--- EXTRACTED RECORDS ---
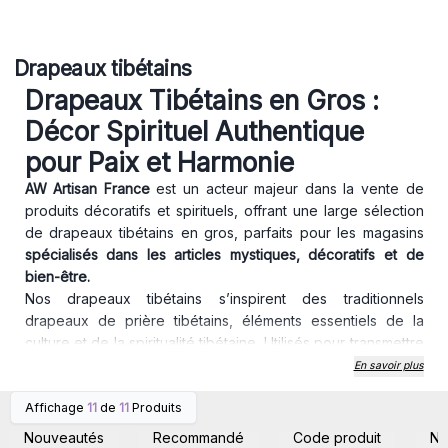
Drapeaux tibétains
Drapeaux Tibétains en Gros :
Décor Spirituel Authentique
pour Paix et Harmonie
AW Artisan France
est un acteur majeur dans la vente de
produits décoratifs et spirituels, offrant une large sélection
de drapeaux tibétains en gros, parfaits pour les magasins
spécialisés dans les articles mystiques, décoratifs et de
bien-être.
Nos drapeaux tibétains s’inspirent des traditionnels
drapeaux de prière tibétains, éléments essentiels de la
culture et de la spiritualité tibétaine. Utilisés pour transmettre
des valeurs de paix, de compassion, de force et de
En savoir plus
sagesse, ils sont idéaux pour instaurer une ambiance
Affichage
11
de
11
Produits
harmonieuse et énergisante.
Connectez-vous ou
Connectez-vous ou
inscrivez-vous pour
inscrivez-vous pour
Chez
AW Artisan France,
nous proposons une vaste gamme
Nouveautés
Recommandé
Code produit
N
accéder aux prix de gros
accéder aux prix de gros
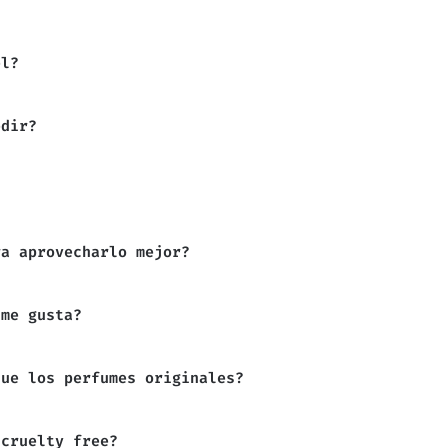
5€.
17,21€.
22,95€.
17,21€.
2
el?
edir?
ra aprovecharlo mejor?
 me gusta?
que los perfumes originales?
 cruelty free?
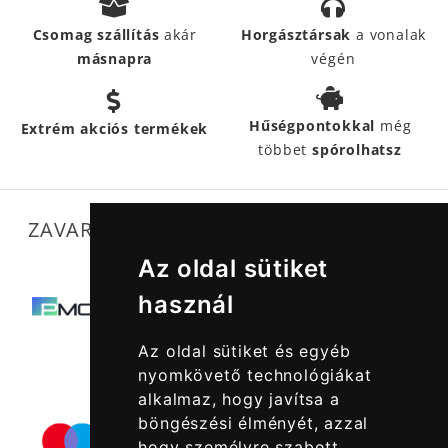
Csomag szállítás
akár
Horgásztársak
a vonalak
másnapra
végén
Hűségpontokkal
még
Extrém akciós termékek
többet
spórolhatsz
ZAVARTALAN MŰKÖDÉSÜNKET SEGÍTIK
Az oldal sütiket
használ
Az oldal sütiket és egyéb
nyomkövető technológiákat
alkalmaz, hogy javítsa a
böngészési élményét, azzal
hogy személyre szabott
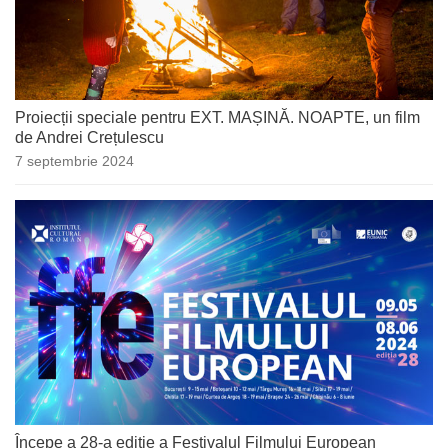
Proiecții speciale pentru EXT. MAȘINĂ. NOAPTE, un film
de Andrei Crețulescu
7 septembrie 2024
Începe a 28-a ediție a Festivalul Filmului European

--- TASK ITEM ---
Keep every word of the records and none of the pictures when you print them again.

--- RESULT ---
Drapeaux tibétains
Drapeaux Tibétains en Gros :
Décor Spirituel Authentique
pour Paix et Harmonie
AW Artisan France
est un acteur majeur dans la vente de
produits décoratifs et spirituels, offrant une large sélection
de drapeaux tibétains en gros, parfaits pour les magasins
spécialisés dans les articles mystiques, décoratifs et de
bien-être.
Nos drapeaux tibétains s’inspirent des traditionnels
drapeaux de prière tibétains, éléments essentiels de la
culture et de la spiritualité tibétaine. Utilisés pour transmettre
des valeurs de paix, de compassion, de force et de
En savoir plus
sagesse, ils sont idéaux pour instaurer une ambiance
Affichage
11
de
11
Produits
harmonieuse et énergisante.
Connectez-vous ou
Connectez-vous ou
inscrivez-vous pour
inscrivez-vous pour
Chez
AW Artisan France,
nous proposons une vaste gamme
Nouveautés
Recommandé
Code produit
N
accéder aux prix de gros
accéder aux prix de gros
5€.
17,21€.
22,95€.
17,21€.
2
el?
edir?
ra aprovecharlo mejor?
 me gusta?
que los perfumes originales?
 cruelty free?
Csomag szállítás
akár
Horgásztársak
a vonalak
másnapra
végén
Hűségpontokkal
még
Extrém akciós termékek
többet
spórolhatsz
ZAVARTALAN MŰKÖDÉSÜNKET SEGÍTIK
Az oldal sütiket
használ
Az oldal sütiket és egyéb
nyomkövető technológiákat
alkalmaz, hogy javítsa a
böngészési élményét, azzal
hogy személyre szabott
Proiecții speciale pentru EXT. MAȘINĂ. NOAPTE, un film
de Andrei Crețulescu
7 septembrie 2024
Începe a 28-a ediție a Festivalul Filmului European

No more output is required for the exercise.